Par ailleurs, la ratification par la France de conventions internationales contenant des règles de conflit de lois en matière d’obligations alimentaires, en particulier la Convention de La Haye du 2 octobre 1973 sur la loi applicable aux obligations alimentaires, a provoqué l’apparition de règles de conflit spécifiques à ces questions dans le cadre de la procédure de divorce.
Enfin, pour la détermination de la loi applicable, il existe également d’autres règles de conflits de lois issues de conventions bilatérales par exemple la Convention franco-marocaine, la Convention franco-polonaise.

MEMENTO
Vous êtes français et votre conjoint étranger (ou l’inverse) : Le tribunal français est compétent, la loi française s’applique.

Vous êtes tous les deux français et résidez à l’étranger : La loi française s’applique. Demande à adresser au Tribunal de Grande Instance de Paris par le biais de votre avocat.
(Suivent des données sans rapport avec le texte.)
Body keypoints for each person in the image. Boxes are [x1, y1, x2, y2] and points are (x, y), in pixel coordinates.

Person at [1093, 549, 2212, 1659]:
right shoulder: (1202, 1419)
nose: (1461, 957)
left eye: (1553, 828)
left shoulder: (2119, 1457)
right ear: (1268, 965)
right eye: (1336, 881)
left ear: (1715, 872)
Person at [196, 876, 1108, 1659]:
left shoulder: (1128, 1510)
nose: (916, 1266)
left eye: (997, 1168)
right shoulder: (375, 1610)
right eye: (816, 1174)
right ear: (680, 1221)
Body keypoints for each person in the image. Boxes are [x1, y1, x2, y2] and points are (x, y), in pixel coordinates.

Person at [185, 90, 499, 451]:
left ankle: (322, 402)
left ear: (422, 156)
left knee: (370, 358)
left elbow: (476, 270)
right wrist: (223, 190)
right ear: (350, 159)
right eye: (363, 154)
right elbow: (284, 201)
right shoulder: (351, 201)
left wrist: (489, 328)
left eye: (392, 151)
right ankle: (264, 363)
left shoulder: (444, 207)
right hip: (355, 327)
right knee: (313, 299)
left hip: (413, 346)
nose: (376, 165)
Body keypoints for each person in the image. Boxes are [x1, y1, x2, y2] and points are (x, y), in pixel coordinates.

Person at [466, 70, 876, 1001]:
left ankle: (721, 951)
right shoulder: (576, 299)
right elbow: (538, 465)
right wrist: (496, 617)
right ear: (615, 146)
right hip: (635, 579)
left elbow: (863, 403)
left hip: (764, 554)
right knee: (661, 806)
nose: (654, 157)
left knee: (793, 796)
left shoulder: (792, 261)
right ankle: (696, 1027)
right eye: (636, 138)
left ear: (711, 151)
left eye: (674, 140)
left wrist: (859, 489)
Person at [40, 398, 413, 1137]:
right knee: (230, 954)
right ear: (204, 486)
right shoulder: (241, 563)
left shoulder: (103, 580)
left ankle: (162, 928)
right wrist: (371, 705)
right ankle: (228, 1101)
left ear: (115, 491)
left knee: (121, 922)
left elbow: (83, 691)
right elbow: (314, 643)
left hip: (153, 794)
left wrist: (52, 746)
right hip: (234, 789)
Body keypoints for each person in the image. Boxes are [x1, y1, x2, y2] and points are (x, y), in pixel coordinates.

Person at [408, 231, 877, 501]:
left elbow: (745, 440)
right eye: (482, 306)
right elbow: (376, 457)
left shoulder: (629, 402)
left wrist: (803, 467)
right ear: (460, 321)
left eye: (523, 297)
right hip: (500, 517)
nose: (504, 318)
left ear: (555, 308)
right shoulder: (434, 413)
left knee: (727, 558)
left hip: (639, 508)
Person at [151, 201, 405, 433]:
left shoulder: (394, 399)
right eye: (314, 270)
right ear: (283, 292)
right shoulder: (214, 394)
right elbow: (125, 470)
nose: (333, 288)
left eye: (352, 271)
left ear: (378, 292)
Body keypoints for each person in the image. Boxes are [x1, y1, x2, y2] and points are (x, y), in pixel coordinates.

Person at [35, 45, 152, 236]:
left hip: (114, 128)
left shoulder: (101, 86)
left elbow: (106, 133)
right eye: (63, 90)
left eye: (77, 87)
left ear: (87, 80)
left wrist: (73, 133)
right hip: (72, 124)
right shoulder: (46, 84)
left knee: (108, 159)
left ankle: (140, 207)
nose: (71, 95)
Vous êtes tous les deux français et résidez en France : La loi française s’applique. Demande à adresser au tribunal par le biais de votre avocat.

Vous possédez une double nationalité (franco-…) : Le tribunal tient compte de votre nationalité française.

Vous êtes tous les deux étrangers et résidez en France : Vous pouvez demander le divorce auprès d’un tribunal français. La loi française ne s’appliquera pas obligatoirement.

Dans le cas de nationalité différente entre les époux, vérifiez si une convention existe avec la France.